Dylboznia

Wednesday, June 24, 2009

Some ramblings on the so-called "Civil War"

About 3 or 4 comment boxes worth of a conversation in Facebook. I like to repost them here for posterity's sake:

I'll just have to chime in on the DiLorenzo bandwagon. I was never a big Lincoln fan, and I always like to remind people that the Lincoln memorial's throne is adorned with the fasces, the bundle of sticks wrapped around an axe that is the symbol of Mussolini's Fascist party, which he took from the Roman Republic. Lincoln has been posthumously elevated to godhood by the high priests of the secular religion of the state, and he was no friend to black Americans, free or slave.

He never ever freed a salve in his whole life. That's a myth that's easy to dispel, and he believed the peaceful co-existence of the races was impossible, and that miscegenation would so enervate the nation as to destroy the Union he had worked so hard to preserve (at the expense of the Constitution).

He had many schemes in mind to round up and deport all the black folks to the Carribean, or Africa or wherever they would be accepted, or meet little resistence.

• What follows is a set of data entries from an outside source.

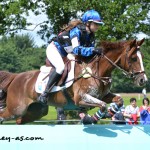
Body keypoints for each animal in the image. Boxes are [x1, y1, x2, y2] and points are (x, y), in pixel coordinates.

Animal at [0, 38, 148, 124]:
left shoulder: (103, 95)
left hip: (36, 111)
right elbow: (102, 105)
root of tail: (15, 77)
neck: (96, 70)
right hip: (16, 109)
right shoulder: (81, 98)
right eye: (134, 58)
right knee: (4, 116)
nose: (143, 80)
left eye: (142, 56)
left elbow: (118, 100)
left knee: (19, 121)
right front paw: (90, 118)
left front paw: (110, 113)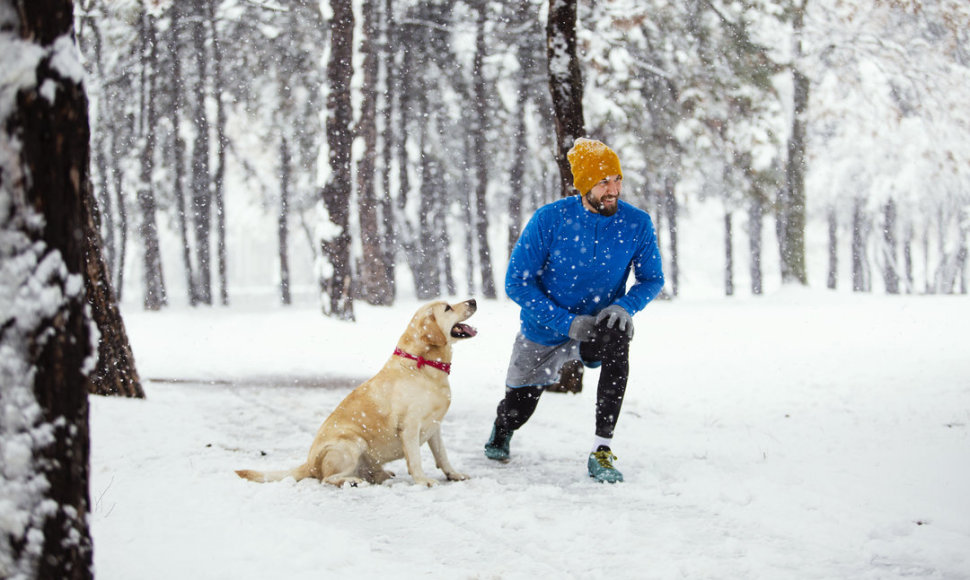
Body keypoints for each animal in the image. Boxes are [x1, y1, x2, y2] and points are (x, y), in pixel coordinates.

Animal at [235, 300, 476, 484]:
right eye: (447, 308)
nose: (473, 300)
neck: (424, 363)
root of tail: (309, 464)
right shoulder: (409, 426)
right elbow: (415, 459)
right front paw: (423, 481)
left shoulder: (435, 426)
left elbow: (442, 455)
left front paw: (454, 474)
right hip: (351, 444)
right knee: (327, 479)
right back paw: (352, 481)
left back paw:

He was loathe to let them be free and equal citizens.

The War of Northern Aggression was won by the more ethically deplorable side, which is hard to admit, given the substantial negative moral weight of slavery. And slavery was indeed an integral part of the reasons for the war, though it was not nearly as central to the narrative as the nation's public school teachers would have your children believe.

It was a factor of economic reality in the South, and there was a substantial abolitionist component among the critics of the Confederacy. Political battles were fought in the preceding decades that turned on whether new states admitted to the union would be free or slave.

But that was about money, and power, and international trade, not about the inhumane and barbaric practice of slavery itself. It's worth noting that no other nation, save Haiti, required armed conflict to end the horrible practice of "Negro slavery."

In the conduct of the war, the comportment of the officers, the treatment of prisoners and "Copperheads," and the suspension of civil liberties like Habeus Corpus and a free press, and most importantly, in the tyrannical, illiberal and imperial justification for fighting the war in the first place, Lincoln and the Yankees demonstrated the profoundly depraved nature of their cause. Sherman's march and the wholesale slaughter of civilians and the burning of Atlanta are indefensible war crimes.

And just to bring home the point that the Union was no bastion of racial harmony, I remind you of just one incident where Sherman's troops, on his order, cut loose a pontoon bridge across a raging river, after waiting for as many of the freed slaves who'd been following them as possible to be onboard. Most, not knowing how to swim and burdened with their meager possessions, drowned.

Free people should be free to choose the nature of their government, and the Declaration of Independence makes clear that when tyranny is visited upon us, it is our right, if not a sacred duty, to throw it off.

The states of the Confederacy were being throttled by taxes and tariffs designed to benefit Northern industry at their specific expense, and these were far more burdensome and costly than anything the Crown had imposed on the colonies. They had every right and reason to secede, and up until that time, it was understood that the country was made up of sovereign states voluntarily associated for the common defense and the facilitation of trade. It was Lincoln who created the Federal Imperium, ending the Constitutional Republic founded by Washington, Adams, Jefferson and their peers, and replaced it with a vulgar and brutish facsimile of Caesar's Rome.

I'm personally confident that had the Confederacy seceded peacefully, slavery would have ended very soon thereafter. But Reconstruction and the suffering that always comes to a conquered people after war exacerbated racial tensions for many more decades, giving rise to the KKK and lynch mobs who made their black neighbors easy scapegoats.

Thus end my dissertation... LOL. Sorry about that. Some would call me racist for even writing that, but I am no racist. I oppose slavery of all kinds, not just that predicated on race. That means I necessarily oppose statism, and favor devolution to more local, and smaller units of political power, with the goal being that ultimately, each of us will be governed only by our conscience, and the knowledge that our neighbors stand ready, willing and able to defend their rights.